### Travail à faire:
Pour chacun des énoncés suivants, indiquez par oui ou par non s'il concorde avec l'extrait fourni ci-dessous, en citant mot pour mot les mots décisifs du texte.
1. Ben Fry montre comment la couleur et les figures géométriques permettent de visualiser les modifications textuelles de L'Origine des espèces de Darwin.
2. La faiblesse de la méthode de Fry tient à ce qu'elle renonce à l'unité idéale du texte.
3. La version théâtrale des Chiens a paru chez Présence Africaine en 1956.

Représenter ces transpositions par un moyen qui rende le processus intelligible suppose de pouvoir zoomer sur les deux versions pour les comparer l’une à l’autre. Étant donnée la nature linéaire de l’écrit, il faut abstraire les blocs de texte sous forme de figures géométriques pour en faire un graphique didactique.  Le but est évidemment de profiter de la mise en place de la littérarité visuelle, sans perte d’information. Le meilleur exemple actuellement disponible est sans doute celui de Ben Fry. Dans son ouvrage « On the Origin of Species : The Preservation of Favoured Traces », Fry révèle comment la représentation par la couleur et les figures géométriques peut permettre la visualisation de modifications textuelles de L'Origine des espèces de Darwin. La faiblesse de sa méthode est de vouloir sauvegarder l’unité idéale du texte.  Une approche complémentaire consisterait à juxtaposer les versions. Dans le cas qui nous concerne ici, nous nous trouvons en présence de la transposition du tapuscrit en une version théâtrale (Présence Africaine, 1956) des Chiens. En utilisant ce même outil de représentation pour l'édition en ligne, nous pourrons combiner le géométrique et le lisible pour mettre en relation les différentes versions du texte.

### Matériel fourni:
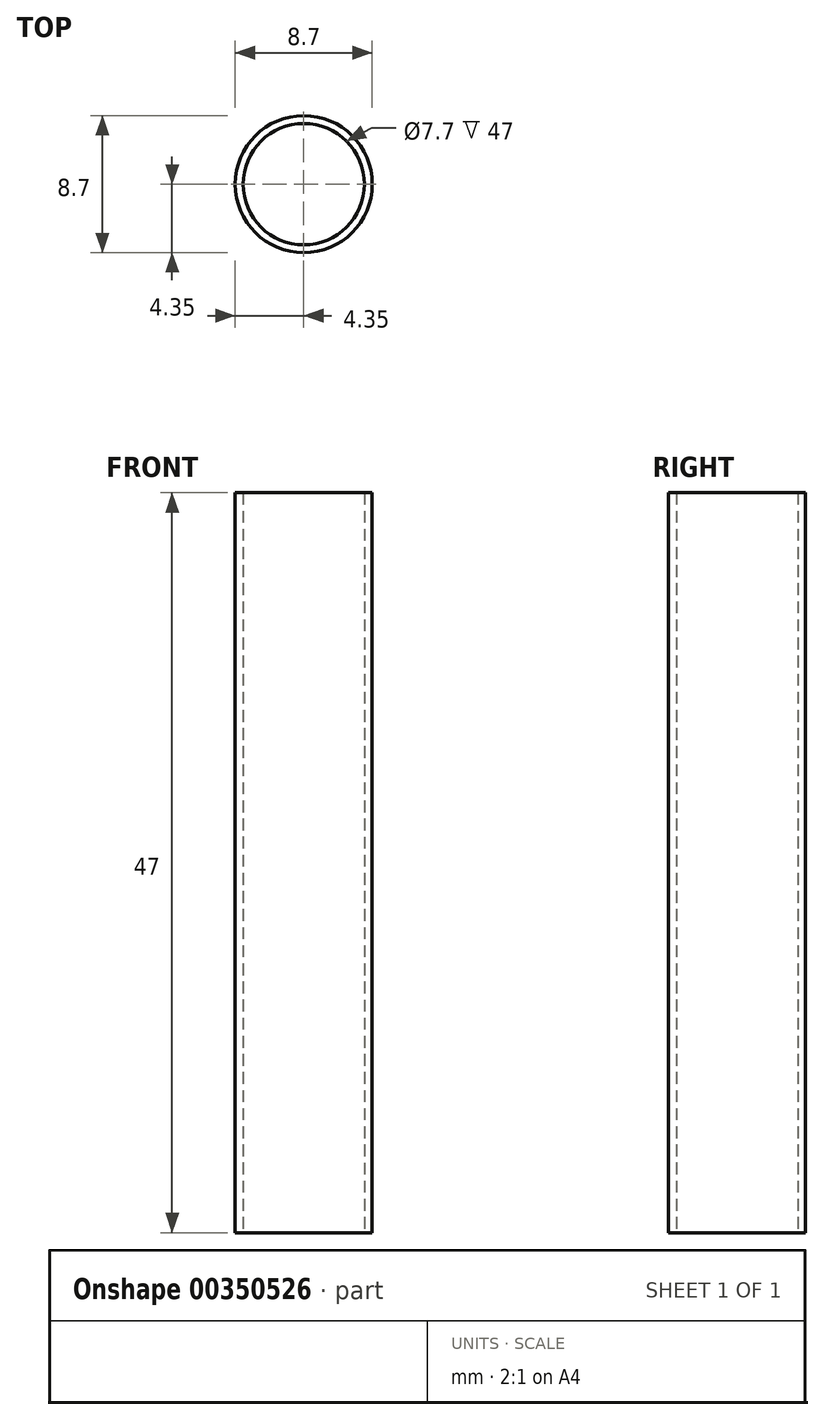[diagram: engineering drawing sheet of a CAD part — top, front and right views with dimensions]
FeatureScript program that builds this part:
annotation { "Feature Type Name" : "Feature", "Feature Type Description" : "" }
export const myFeature = defineFeature(function(context is Context, id is Id, definition is map)
    precondition{}
    {
        {
            var Q0;
            Q0=qCreatedBy(makeId("Top.planeOp"),FACE);
            var sketch = newSketch(context, id + "F0", { "sketchPlane" : qUnion([Q0])});
            skCircle(sketch, "E0", {"center": v(0, 0) * mm, "radius": 3.85 * mm});
            skCircle(sketch, "E1", {"center": v(0, 0) * mm, "radius": 4.35 * mm});
            skSolve(sketch);
        }
        {
            var Q0;
            Q0 = qSketchRegion(id + "F0", true);
            extrude(context, id + "F1", {"entities" : qUnion([Q0]), "depth" : 47 * mm});
        }
    });
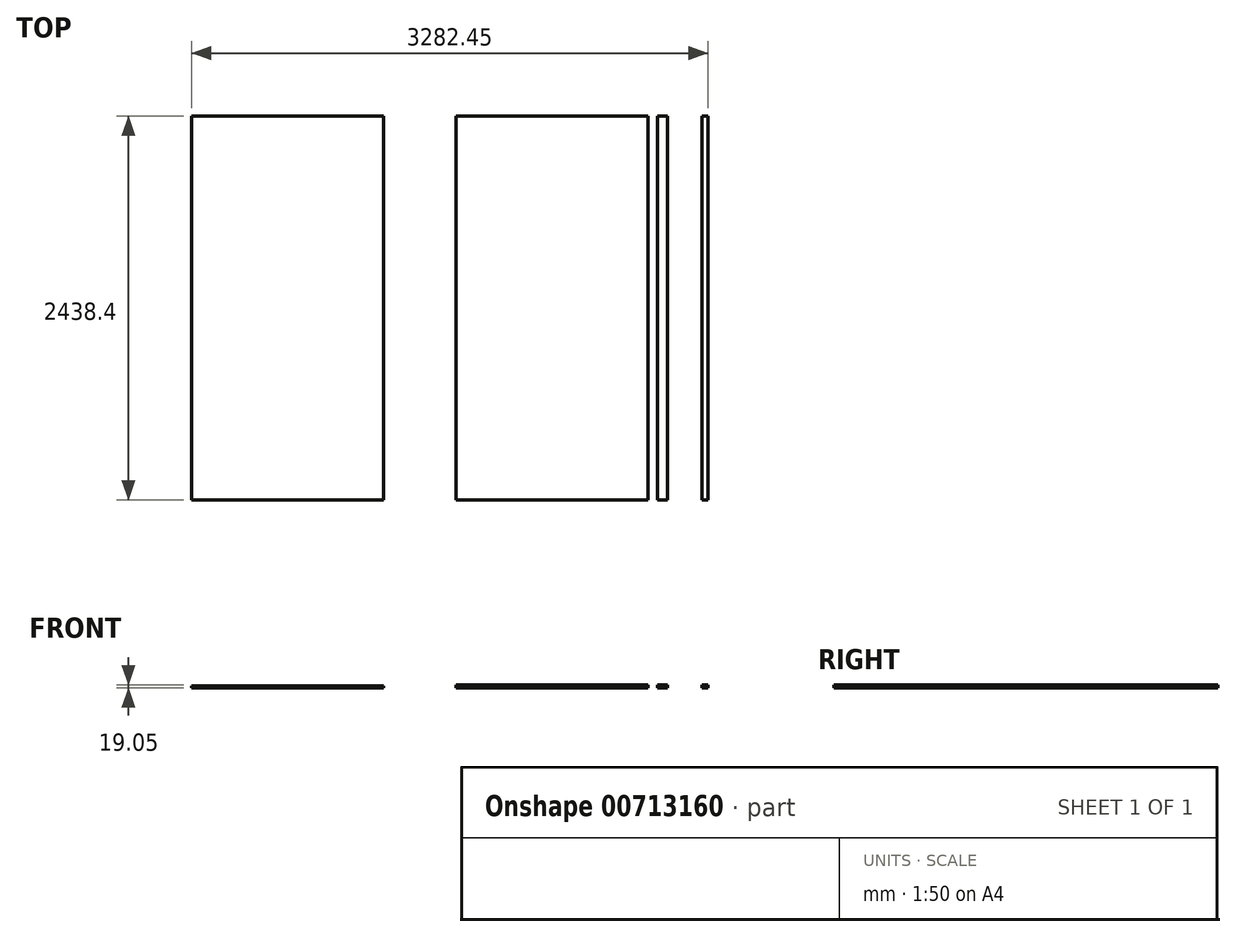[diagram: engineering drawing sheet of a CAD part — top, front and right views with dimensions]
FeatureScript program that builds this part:
annotation { "Feature Type Name" : "Feature", "Feature Type Description" : "" }
export const myFeature = defineFeature(function(context is Context, id is Id, definition is map)
    precondition{}
    {
        {
            var Q0;
            Q0=qCreatedBy(makeId("Top.planeOp"),FACE);
            var sketch = newSketch(context, id + "F0", { "sketchPlane" : qUnion([Q0])});
            skLineSegment(sketch, "E0.bottom", {"start": v(0, 0) * mm, "end": v(-1219.2, 0) * mm});
            skLineSegment(sketch, "E0.top", {"start": v(0, 2438.4) * mm, "end": v(-1219.2, 2438.4) * mm});
            skLineSegment(sketch, "E0.left", {"start": v(0, 0) * mm, "end": v(0, 2438.4) * mm});
            skLineSegment(sketch, "E0.right", {"start": v(-1219.2, 0) * mm, "end": v(-1219.2, 2438.4) * mm});
            skLineSegment(sketch, "E1.bottom", {"start": v(-1679.62, 0) * mm, "end": v(-2898.82, 0) * mm});
            skLineSegment(sketch, "E1.top", {"start": v(-1679.62, 2438.4) * mm, "end": v(-2898.82, 2438.4) * mm});
            skLineSegment(sketch, "E1.left", {"start": v(-1679.62, 0) * mm, "end": v(-1679.62, 2438.4) * mm});
            skLineSegment(sketch, "E1.right", {"start": v(-2898.82, 0) * mm, "end": v(-2898.82, 2438.4) * mm});
            skSolve(sketch);
        }
        {
            var Q0;
            Q0=makeQuery(id+"F0.imprint","IMPRINT",FACE,{"disambiguationData":[TD([[makeQuery(id+"F0.imprint","IMPRINT",EDGE,{"derivedFrom":sQuery(id+"F0.wireOp",EDGE,"E0.bottom")}),-1.0]])]});
            extrude(context, id + "F1", {"entities" : qUnion([Q0]), "depth" : 18.26 * mm, "offsetDistance" : 25.4 * mm});
        }
        {
            var Q0;
            Q0=qCreatedBy(makeId("Top.planeOp"),FACE);
            var sketch = newSketch(context, id + "F2", { "sketchPlane" : qUnion([Q0])});
            skLineSegment(sketch, "E2.bottom", {"start": v(61.25, 0) * mm, "end": v(124.75, 0) * mm});
            skLineSegment(sketch, "E2.top", {"start": v(61.25, 2438.4) * mm, "end": v(124.75, 2438.4) * mm});
            skLineSegment(sketch, "E2.left", {"start": v(61.25, 0) * mm, "end": v(61.25, 2438.4) * mm});
            skLineSegment(sketch, "E2.right", {"start": v(124.75, 0) * mm, "end": v(124.75, 2438.4) * mm});
            skLineSegment(sketch, "E3.bottom", {"start": v(345.53, 0) * mm, "end": v(383.63, 0) * mm});
            skLineSegment(sketch, "E3.top", {"start": v(345.53, 2438.4) * mm, "end": v(383.63, 2438.4) * mm});
            skLineSegment(sketch, "E3.left", {"start": v(345.53, 0) * mm, "end": v(345.53, 2438.4) * mm});
            skLineSegment(sketch, "E3.right", {"start": v(383.63, 0) * mm, "end": v(383.63, 2438.4) * mm});
            skSolve(sketch);
        }
        {
            var Q0;
            Q0 = qSketchRegion(id + "F2", true);
            extrude(context, id + "F3", {"entities" : qUnion([Q0]), "depth" : 19.05 * mm, "offsetDistance" : 25.4 * mm});
        }
        {
            var Q0;
            Q0=makeQuery(id+"F0.imprint","IMPRINT",FACE,{"disambiguationData":[TD([[makeQuery(id+"F0.imprint","IMPRINT",EDGE,{"derivedFrom":sQuery(id+"F0.wireOp",EDGE,"E1.bottom")}),-1.0]])]});
            extrude(context, id + "F4", {"entities" : qUnion([Q0]), "depth" : 12.7 * mm, "offsetDistance" : 25.4 * mm});
        }
    });
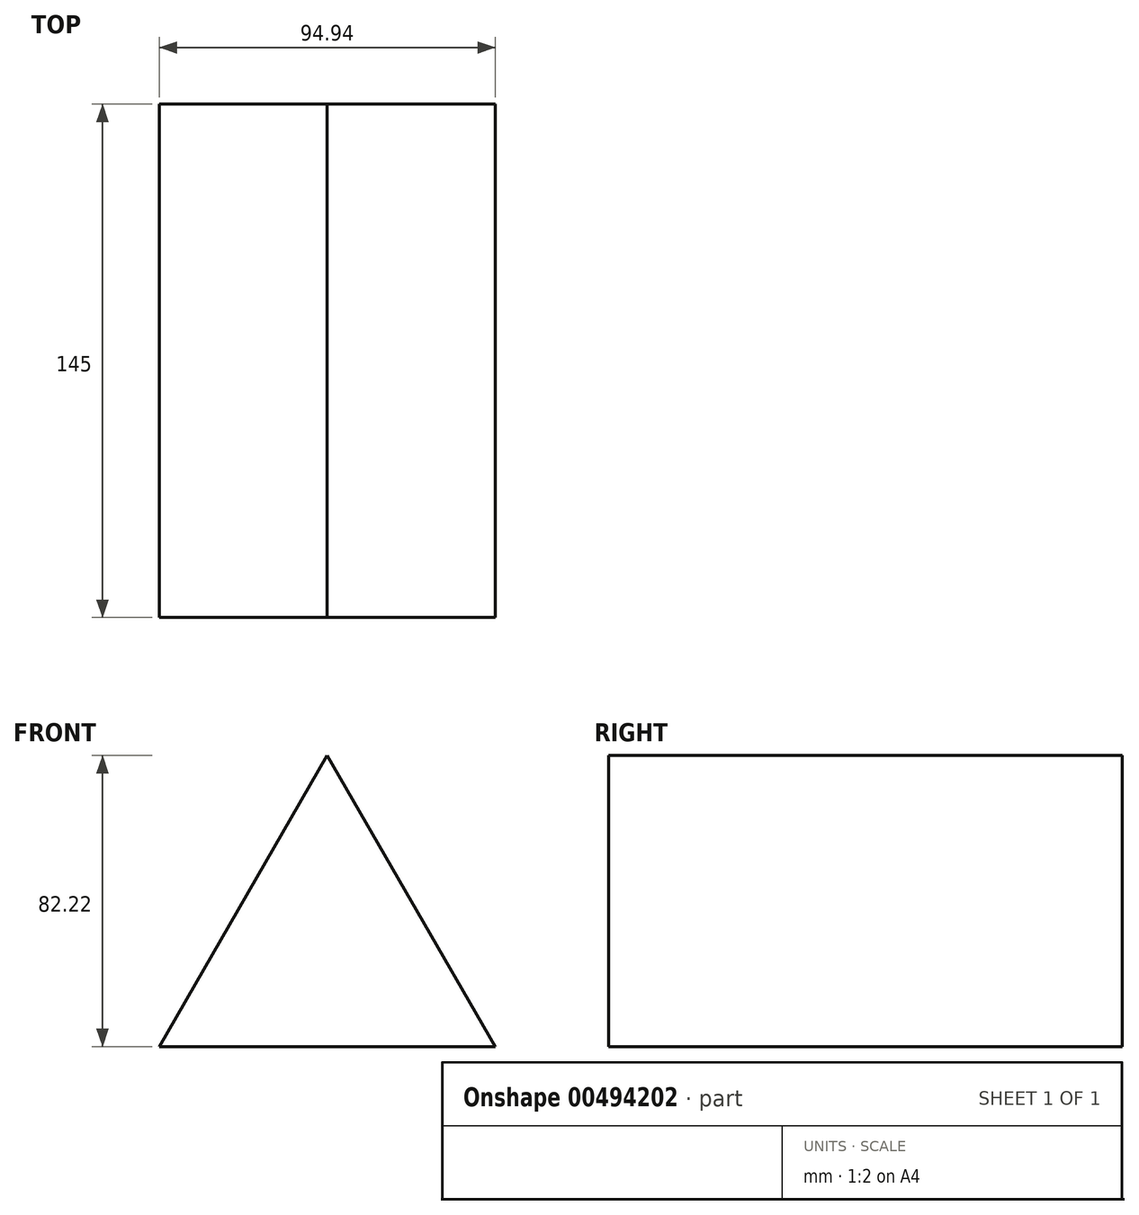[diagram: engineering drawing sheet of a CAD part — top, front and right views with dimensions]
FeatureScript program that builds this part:
annotation { "Feature Type Name" : "Feature", "Feature Type Description" : "" }
export const myFeature = defineFeature(function(context is Context, id is Id, definition is map)
    precondition{}
    {
        {
            var Q0;
            Q0=qCreatedBy(makeId("Front.planeOp"),FACE);
            var sketch = newSketch(context, id + "F0", { "sketchPlane" : qUnion([Q0])});
            skCircle(sketch, "E0.cCircle", {"center": v(0, 0) * mm, "radius": 54.81 * mm, "construction": true});
            skLineSegment(sketch, "E0.0", {"start": v(0, 54.81) * mm, "end": v(47.47, -27.4) * mm});
            skLineSegment(sketch, "E0.1", {"start": v(47.47, -27.4) * mm, "end": v(-47.47, -27.4) * mm});
            skLineSegment(sketch, "E0.2", {"start": v(-47.47, -27.4) * mm, "end": v(0, 54.81) * mm});
            skSolve(sketch);
        }
        {
            var Q0;
            Q0=makeQuery(id+"F0.imprint","IMPRINT",FACE,{"disambiguationData":[TD([[makeQuery(id+"F0.imprint","IMPRINT",EDGE,{"derivedFrom":sQuery(id+"F0.wireOp",EDGE,"E0.0")}),-1.0]])]});
            extrude(context, id + "F1", {"entities" : qUnion([Q0]), "depth" : 145 * mm});
        }
    });
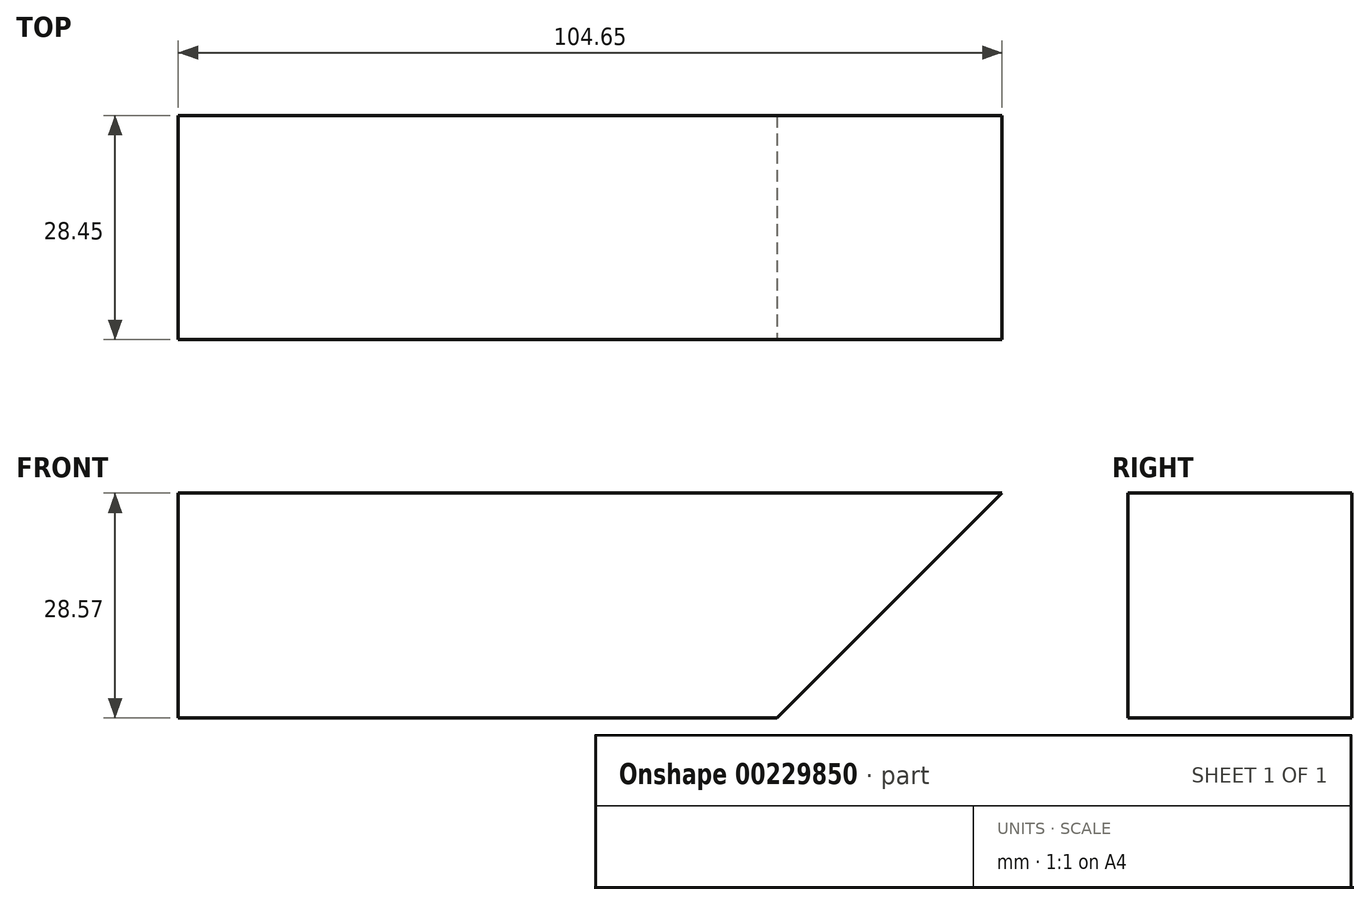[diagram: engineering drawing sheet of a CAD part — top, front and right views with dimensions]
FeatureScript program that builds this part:
annotation { "Feature Type Name" : "Feature", "Feature Type Description" : "" }
export const myFeature = defineFeature(function(context is Context, id is Id, definition is map)
    precondition{}
    {
        {
            var Q0;
            Q0=qCreatedBy(makeId("Top.planeOp"),FACE);
            var sketch = newSketch(context, id + "F0", { "sketchPlane" : qUnion([Q0])});
            skLineSegment(sketch, "E0.bottom", {"start": v(-78, 11.13) * mm, "end": v(26.65, 11.13) * mm});
            skLineSegment(sketch, "E0.top", {"start": v(-78, -17.32) * mm, "end": v(26.65, -17.32) * mm});
            skLineSegment(sketch, "E0.left", {"start": v(-78, 11.13) * mm, "end": v(-78, -17.32) * mm});
            skLineSegment(sketch, "E0.right", {"start": v(26.65, 11.13) * mm, "end": v(26.65, -17.32) * mm});
            skSolve(sketch);
        }
        {
            var Q0;
            Q0 = qSketchRegion(id + "F0", true);
            extrude(context, id + "F1", {"entities" : qUnion([Q0]), "depth" : 28.57 * mm});
        }
        {
            var Q0;
            Q0=makeQuery(id+"F1.opExtrude","CAP_EDGE",EDGE,{"disambiguationData":[OSD([sQuery(id+"F0.wireOp",EDGE,"E0.right")])],"isStart":true});
            chamfer(context, id + "F2", {"entities" : qUnion([Q0]), "chamferType" : ChamferType.OFFSET_ANGLE, "width" : 28.57 * mm, "oppositeDirection" : false, "angle" : 45 * degree, "tangentPropagation" : true});
        }
    });
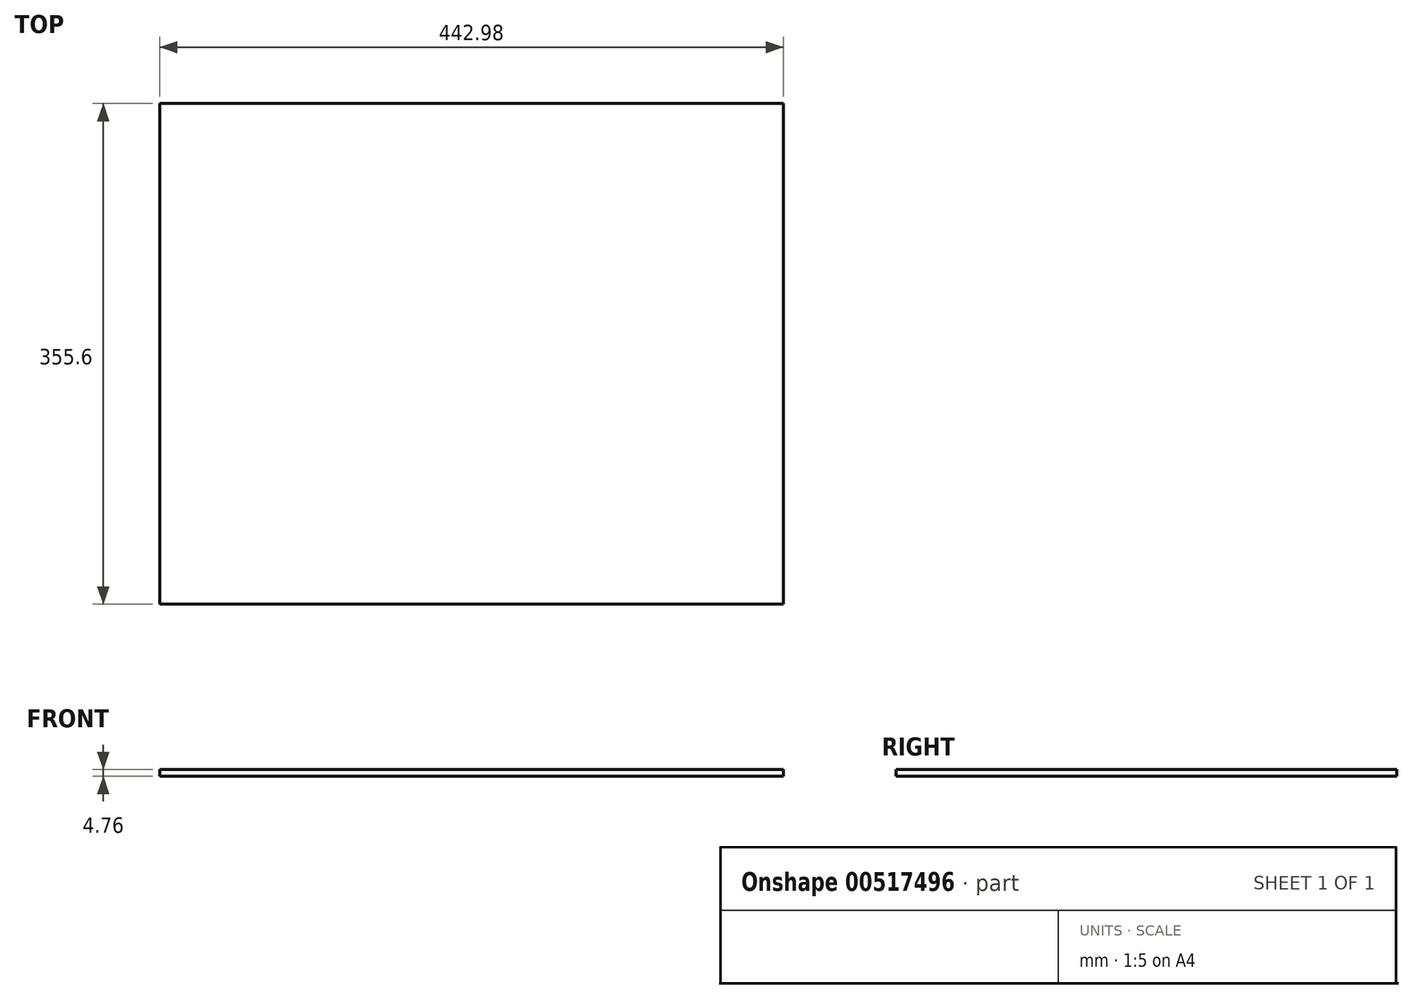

### Corrigé de l'exercice:
1. Oui : « Fry révèle comment la représentation par la couleur et les figures géométriques peut permettre la visualisation de modifications textuelles de L'Origine des espèces de Darwin ».
2. Non : « La faiblesse de sa méthode est de vouloir sauvegarder l’unité idéale du texte ».
3. Oui : « une version théâtrale (Présence Africaine, 1956) des Chiens ».